Lost, often lost in the dispiriting mechanics of publishing, or the disappointments of the trade, or the injustice that can be done to an ambition or a story, I have found my anchor in other writers, in the gifts and cards and emails that have floated in, across the nether. Beth, we are writers by virtue of our stance to the world. Plus the act makes us feel good. Writing makes me like myself. One email, out of many. It is such a scary time, when your novel is tender and green and you feel if it is not tended it must just dry up and blow away. Another. Don’t want to be that famous anymore, so we’ve cured each other, you and me, maybe.
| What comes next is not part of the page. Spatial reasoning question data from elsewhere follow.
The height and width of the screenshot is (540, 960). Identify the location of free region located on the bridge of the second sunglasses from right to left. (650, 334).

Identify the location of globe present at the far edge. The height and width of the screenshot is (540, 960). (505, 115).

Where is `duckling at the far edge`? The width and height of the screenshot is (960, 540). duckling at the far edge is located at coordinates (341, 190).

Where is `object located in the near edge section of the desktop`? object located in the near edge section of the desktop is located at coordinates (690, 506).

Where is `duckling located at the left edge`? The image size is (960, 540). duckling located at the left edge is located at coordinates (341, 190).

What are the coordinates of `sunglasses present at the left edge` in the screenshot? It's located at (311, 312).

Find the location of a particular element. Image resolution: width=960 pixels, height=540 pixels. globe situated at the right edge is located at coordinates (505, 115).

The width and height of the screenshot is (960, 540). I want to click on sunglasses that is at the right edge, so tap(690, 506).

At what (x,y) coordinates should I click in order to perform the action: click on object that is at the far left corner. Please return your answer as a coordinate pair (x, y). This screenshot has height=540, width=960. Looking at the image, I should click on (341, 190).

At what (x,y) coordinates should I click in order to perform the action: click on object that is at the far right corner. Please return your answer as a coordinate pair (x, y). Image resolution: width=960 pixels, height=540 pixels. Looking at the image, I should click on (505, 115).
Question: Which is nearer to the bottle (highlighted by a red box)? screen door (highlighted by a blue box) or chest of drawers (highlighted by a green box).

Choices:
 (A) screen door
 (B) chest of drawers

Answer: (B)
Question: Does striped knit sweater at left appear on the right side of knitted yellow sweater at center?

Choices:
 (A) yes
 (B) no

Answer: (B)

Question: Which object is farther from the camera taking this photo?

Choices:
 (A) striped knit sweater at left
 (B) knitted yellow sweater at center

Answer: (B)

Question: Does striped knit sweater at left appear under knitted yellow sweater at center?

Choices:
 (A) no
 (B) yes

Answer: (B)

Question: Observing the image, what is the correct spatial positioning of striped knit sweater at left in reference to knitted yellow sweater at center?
When I was a child aspiring to be a writer, I never dreamed about growing up and knowing other writers; I wasn’t that audacious. I thought about how putting words together made me feel. I thought about riding a train and seeing my book on a stranger’s lap. I thought about the view I’d have from my writing window, and the places I’d go to find story, and the books I’d have stacked around me like old friends. What I knew about writers I’d know from their books; that was the assumption I’d made. Writers wouldn’t have the time, just as I wouldn’t have the time, to talk about books and their making.
But now I am on the other side of books, and what has begun to matter most to me is those who make the writing right. I celebrate the wisdom of writers and what they know. I celebrate the life I live, in writerly company. I celebrate the notes that I wake up to, the attention, the succor, the decency, the humor, the honorable and companionable quality of the endless conversation. It isn’t finally about writing. It is finally about living. It is about reaching out and listening, imagining another.
Very sad news about the store, but I hope you have a great time at your event and that it brings in some great sales for the store!
My heart has been broken since hearing the news.
I will see you Saturday.
This is not good news -- but I do hope you have a great event on Saturday. I shall spread the word. xo
I hadn't heard this news. I am so sad. I will also see you Saturday. :)
That was lovely, Beth. And very touching. Thanks for the nod. See you Saturday!
So sorry I'll still be out of town. Would love to hear you and meet you in person. Wishing you—and the bookstore—the best.